Picture it. Eighty-five top managers from a well-known national organization jammed into a meeting room for a one-day leadership retreat. I wanted to get the group involved quickly, so I began with a simple exercise
“Think of the best leader you’ve ever known…” I asked them. “…then write down the characteristics this leader possesses. “
One by one, I had each manager read their list of leadership characteristics out loud as I captured each entry on a flip chart. The room had an upbeat energy as the compilation of positive leadership attributes expanded before their eyes.
As I turned to face the group, the CEO sat in the front-row seat to my left. He had been actively participating in the exercise — that’s always a good sign!
What You Think Doesn’t Matter
Then something unexpected happened. The CEO laid down his pen and pushed back from the table. He reclined in his chair and in a voice loud enough to be heard throughout the room, spoke these words:
“Yeah,” he said with a self-satisfied sigh, “I think it’s obvious — I do all those things.”
What did he just say???
Multiple times in my professional career, I’ve had leaders tell me just what a great job they are doing. But this CEO was a first!! And I undoubtedly hoped he would be the last. But each time it happens, I listen attentively, respectfully, but always thinking the same thought…
Don’t you realize it doesn’t really matter if you think yourself to be a good leader? What is far more important is what your team members and co-workers think of your leadership abilities. That’s what you should be most concerned about.
Get our blog and get more like this by email + a bonus welcome gift!
Grow or Swell?
Power and position can be an awesome combination. It has the potential to accomplish much good for the organization, the team members, and even the leader.
Unfortunately, an elevated sense of self-importance — pride, arrogance, conceit, haughtiness, overconfidence, condescension, standoffishness — can destroy whatever positive leadership goodwill you may have built up over time.
One of two things usually happens when individuals are elevated into positions of leadership and added responsibility.

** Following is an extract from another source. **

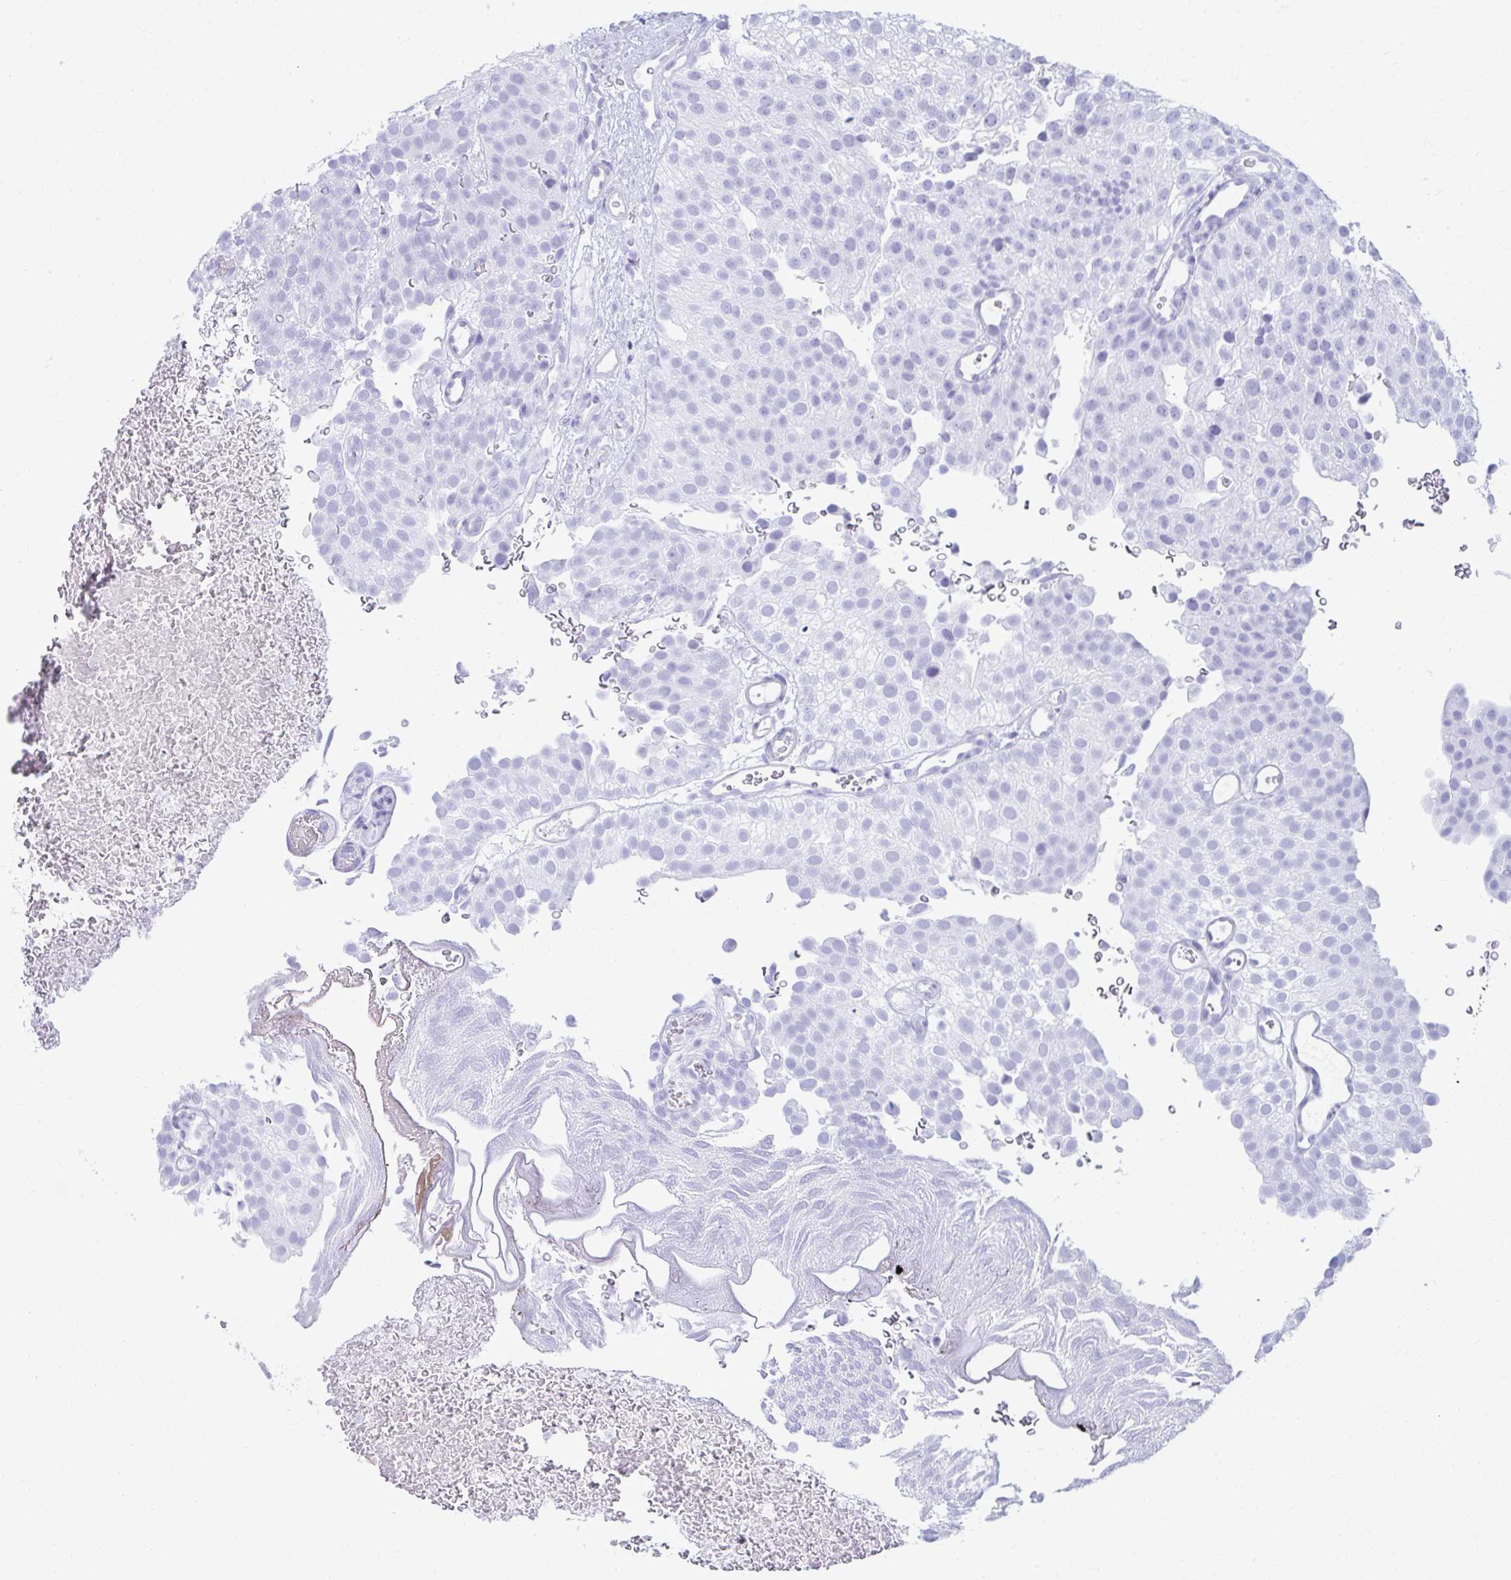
{"staining": {"intensity": "negative", "quantity": "none", "location": "none"}, "tissue": "urothelial cancer", "cell_type": "Tumor cells", "image_type": "cancer", "snomed": [{"axis": "morphology", "description": "Urothelial carcinoma, Low grade"}, {"axis": "topography", "description": "Urinary bladder"}], "caption": "A high-resolution photomicrograph shows immunohistochemistry (IHC) staining of urothelial cancer, which demonstrates no significant positivity in tumor cells. (Stains: DAB (3,3'-diaminobenzidine) IHC with hematoxylin counter stain, Microscopy: brightfield microscopy at high magnification).", "gene": "ATP4B", "patient": {"sex": "male", "age": 78}}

They either grow… or they swell.
Growth is good. It’s positive and desirable. Swelling, on the other hand, can be the first step toward any living organism rotting and ruining. Need I go further with this analogy? I think you probably get the picture.
As Scottish philosopher David Hume once said,
“When men are the most sure and arrogant, they are commonly the most mistaken.”
And thinking yourself too important foretells a host of other potential problems:
- an unwillingness to listen to others
- the inability to ally support around an idea or undertaking
- a powerlessness to influence others
- the incapability to make a lasting difference.
If we constantly work to make our team members, associates, and customers feel as important as we do, they will be more apt to ensure we really are!
Then we will never have to audibly say, “Yeah, it’s obvious — I do all those things!” Our people will do it for us!